L’aggravation du choc due à la guerre en Ukraine est susceptible de générer des conséquences tragiques dans certains pays de la région MENA si l’aide humanitaire et l’aide au développement ne sont pas augmentées en 2022. Pour donner une idée de l’ampleur de la crise au niveau régional, considérez que l’an dernier la région MENA n’a représenté que 6 % de la population mondiale totale, mais plus de 20 % des personnes gravement frappées par l’insécurité alimentaire.
À la Banque mondiale, nous surveillons de près la situation et nous sommes préparés à répondre avec tous les instruments à notre disposition, en fonction de la nature des vulnérabilités constatées au niveau de chaque pays. Dans des pays comme le Maroc, la Tunisie et l’Égypte, nos opérations de soutien budgétaire peuvent s’avérer particulièrement efficaces.
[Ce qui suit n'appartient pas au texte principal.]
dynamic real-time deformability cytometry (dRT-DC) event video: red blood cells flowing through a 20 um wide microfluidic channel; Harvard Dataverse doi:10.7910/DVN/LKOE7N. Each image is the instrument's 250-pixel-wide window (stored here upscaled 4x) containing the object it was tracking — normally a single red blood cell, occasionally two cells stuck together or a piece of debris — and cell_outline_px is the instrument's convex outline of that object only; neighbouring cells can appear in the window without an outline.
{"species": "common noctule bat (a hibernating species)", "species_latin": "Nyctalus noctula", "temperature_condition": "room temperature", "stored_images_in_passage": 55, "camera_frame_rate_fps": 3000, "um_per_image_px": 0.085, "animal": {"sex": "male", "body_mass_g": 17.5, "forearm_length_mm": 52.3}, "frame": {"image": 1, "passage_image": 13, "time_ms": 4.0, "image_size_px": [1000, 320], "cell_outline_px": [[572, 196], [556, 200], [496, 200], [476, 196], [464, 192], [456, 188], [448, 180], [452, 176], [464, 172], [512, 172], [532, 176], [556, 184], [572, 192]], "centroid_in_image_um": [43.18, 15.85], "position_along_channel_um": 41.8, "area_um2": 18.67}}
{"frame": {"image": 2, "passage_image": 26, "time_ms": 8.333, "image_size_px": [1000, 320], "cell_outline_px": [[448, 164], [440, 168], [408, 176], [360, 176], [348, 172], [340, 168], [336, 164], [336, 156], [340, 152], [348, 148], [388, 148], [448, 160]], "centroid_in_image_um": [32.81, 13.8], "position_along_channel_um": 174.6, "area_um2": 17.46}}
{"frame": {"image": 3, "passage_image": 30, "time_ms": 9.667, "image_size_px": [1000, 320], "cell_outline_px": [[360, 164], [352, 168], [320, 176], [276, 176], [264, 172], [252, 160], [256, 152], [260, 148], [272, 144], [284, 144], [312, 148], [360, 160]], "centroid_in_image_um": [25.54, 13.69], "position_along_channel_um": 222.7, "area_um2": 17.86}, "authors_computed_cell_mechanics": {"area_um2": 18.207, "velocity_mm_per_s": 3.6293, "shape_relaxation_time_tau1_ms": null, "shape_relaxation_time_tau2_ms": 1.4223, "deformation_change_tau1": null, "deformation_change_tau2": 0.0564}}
Il est en effet prévu que la crise sera essentiellement ressentie au niveau des contraintes macro fiscales nationales.
Nous sommes déjà prêts à intensifier notre soutien à la production et à la commercialisation agroalimentaire nationale, à la gestion du risque agricole et à la gestion des réserves alimentaires dans les pays subissant des chocs à ce niveau, que ce soit par une hausse des coûts de l’énergie et des engrais, ou une combinaison des deux, ou d’autres facteurs comme des tensions liées à la sécheresse/au climat (par ex. Irak, Yémen, Tunisie, Liban, Égypte).
Dans l’immédiat, nous sommes également prêts à élargir les programmes de protection sociale axés sur la nutrition dans certains pays en nous appuyant sur le travail réalisé depuis 2020 dans le contexte de la réponse à la pandémie de COVID-19.
Enfin, nous nous engageons à continuer de fournir une aide technique et analytique étroite et ciblée, particulièrement dans les pays les plus durement touchés, sur des questions concernant la durabilité budgétaire, la réforme des subventions, la sécurité alimentaire, le suivi des échanges et la gestion du risque agricole. Comme ce fut le cas quand d’autres crises ont frappé la région, nous sommes de nouveau prêts, à la Banque mondiale, à prendre nos responsabilités et à affirmer notre soutien indéfectible aux populations de la région MENA.